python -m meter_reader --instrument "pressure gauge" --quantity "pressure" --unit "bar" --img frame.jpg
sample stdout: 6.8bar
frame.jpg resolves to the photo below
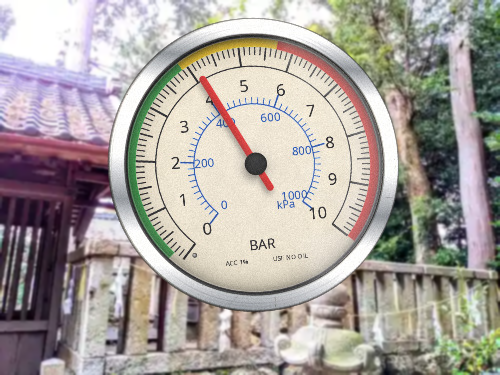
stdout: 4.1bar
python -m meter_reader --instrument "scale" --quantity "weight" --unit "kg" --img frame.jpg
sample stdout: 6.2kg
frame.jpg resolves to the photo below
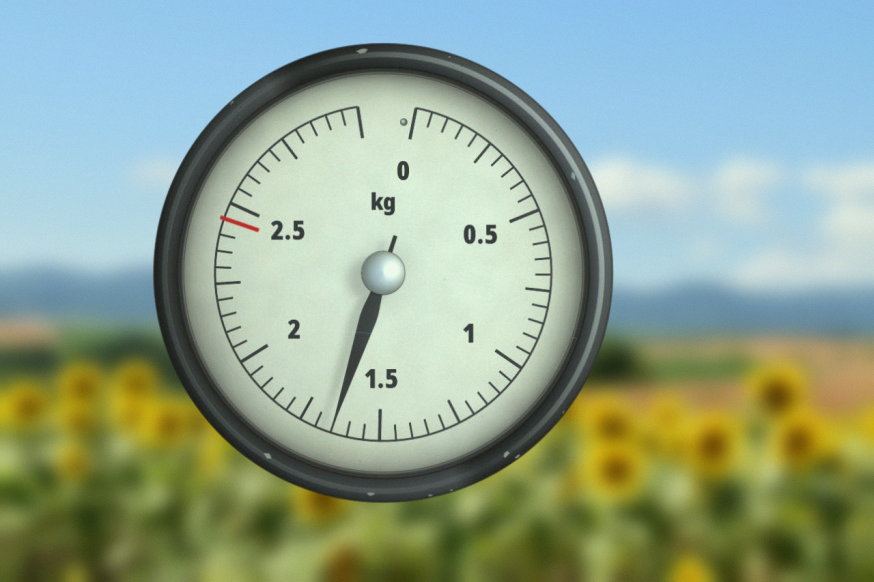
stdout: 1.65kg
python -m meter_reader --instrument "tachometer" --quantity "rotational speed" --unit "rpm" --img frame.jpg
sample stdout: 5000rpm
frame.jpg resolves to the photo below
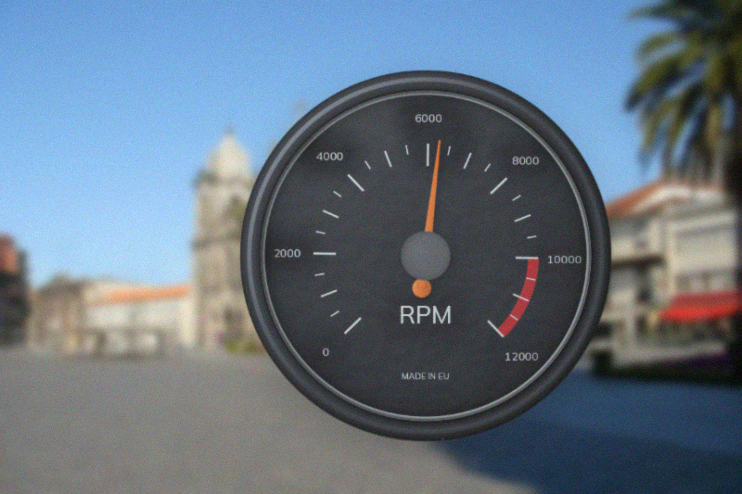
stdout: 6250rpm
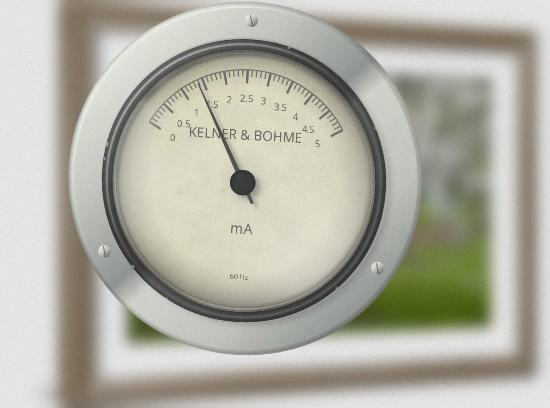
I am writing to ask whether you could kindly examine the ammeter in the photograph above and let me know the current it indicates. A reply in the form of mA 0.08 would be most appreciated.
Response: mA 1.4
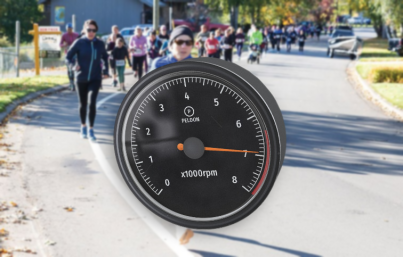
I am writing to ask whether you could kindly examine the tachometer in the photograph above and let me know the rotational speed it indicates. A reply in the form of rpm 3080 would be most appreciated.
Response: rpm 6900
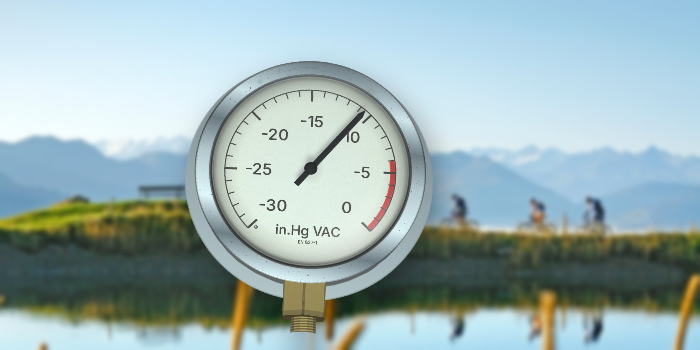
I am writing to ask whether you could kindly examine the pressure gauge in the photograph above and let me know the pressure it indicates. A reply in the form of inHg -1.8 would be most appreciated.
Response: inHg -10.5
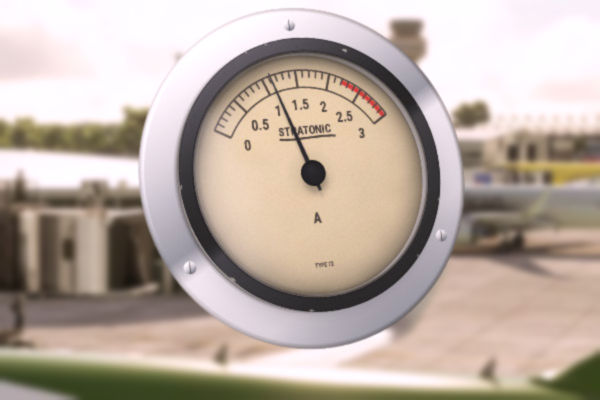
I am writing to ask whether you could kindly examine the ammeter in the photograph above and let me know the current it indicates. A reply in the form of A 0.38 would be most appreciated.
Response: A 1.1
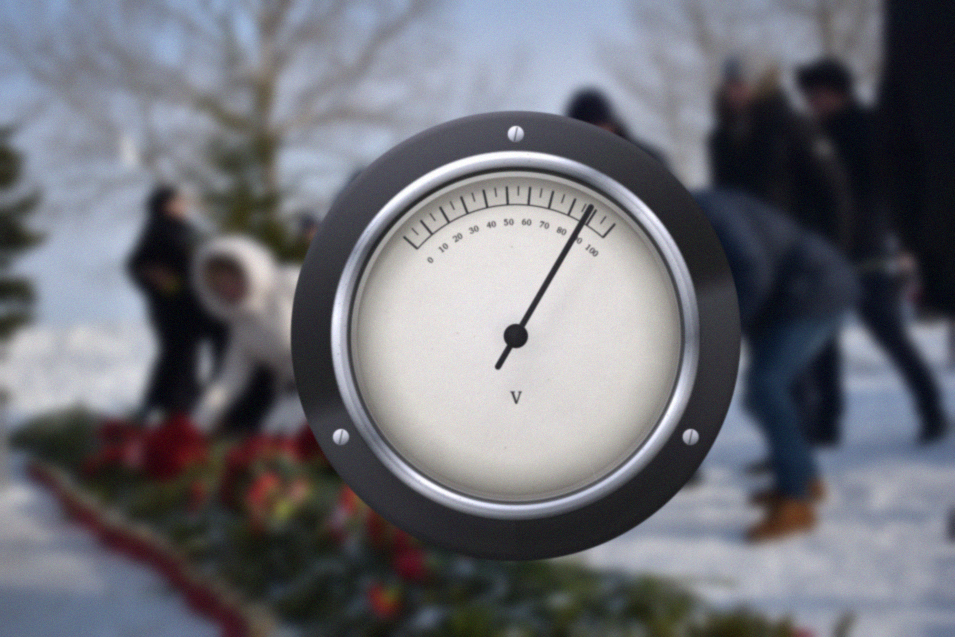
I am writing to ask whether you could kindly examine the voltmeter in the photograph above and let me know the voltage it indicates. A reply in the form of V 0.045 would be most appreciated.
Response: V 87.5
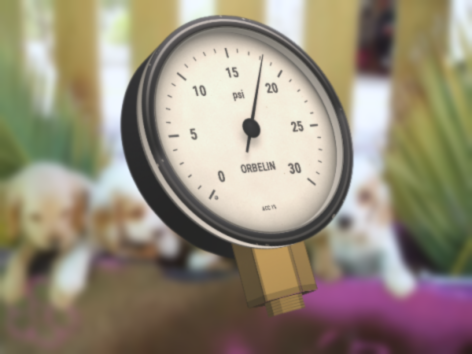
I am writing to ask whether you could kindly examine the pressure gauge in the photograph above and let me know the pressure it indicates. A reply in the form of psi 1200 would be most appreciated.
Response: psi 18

⁂

## What to work on
Recast every line of the records above as a Markdown table with the columns Row and Line, numbering the rows and leaving out blank lines. Omit the pictures.

## Reply
| Row | Line |
|---|---|
| 1 | python -m meter_reader --instrument "pressure gauge" --quantity "pressure" --unit "bar" --img frame.jpg |
| 2 | sample stdout: 6.8bar |
| 3 | frame.jpg resolves to the photo below |
| 4 | stdout: 4.1bar |
| 5 | python -m meter_reader --instrument "scale" --quantity "weight" --unit "kg" --img frame.jpg |
| 6 | sample stdout: 6.2kg |
| 7 | frame.jpg resolves to the photo below |
| 8 | stdout: 1.65kg |
| 9 | python -m meter_reader --instrument "tachometer" --quantity "rotational speed" --unit "rpm" --img frame.jpg |
| 10 | sample stdout: 5000rpm |
| 11 | frame.jpg resolves to the photo below |
| 12 | stdout: 6250rpm |
| 13 | I am writing to ask whether you could kindly examine the ammeter in the photograph above and let me know the current it indicates. A reply in the form of mA 0.08 would be most appreciated. |
| 14 | Response: mA 1.4 |
| 15 | I am writing to ask whether you could kindly examine the tachometer in the photograph above and let me know the rotational speed it indicates. A reply in the form of rpm 3080 would be most appreciated. |
| 16 | Response: rpm 6900 |
| 17 | I am writing to ask whether you could kindly examine the pressure gauge in the photograph above and let me know the pressure it indicates. A reply in the form of inHg -1.8 would be most appreciated. |
| 18 | Response: inHg -10.5 |
| 19 | I am writing to ask whether you could kindly examine the ammeter in the photograph above and let me know the current it indicates. A reply in the form of A 0.38 would be most appreciated. |
| 20 | Response: A 1.1 |
| 21 | I am writing to ask whether you could kindly examine the voltmeter in the photograph above and let me know the voltage it indicates. A reply in the form of V 0.045 would be most appreciated. |
| 22 | Response: V 87.5 |
| 23 | I am writing to ask whether you could kindly examine the pressure gauge in the photograph above and let me know the pressure it indicates. A reply in the form of psi 1200 would be most appreciated. |
| 24 | Response: psi 18 |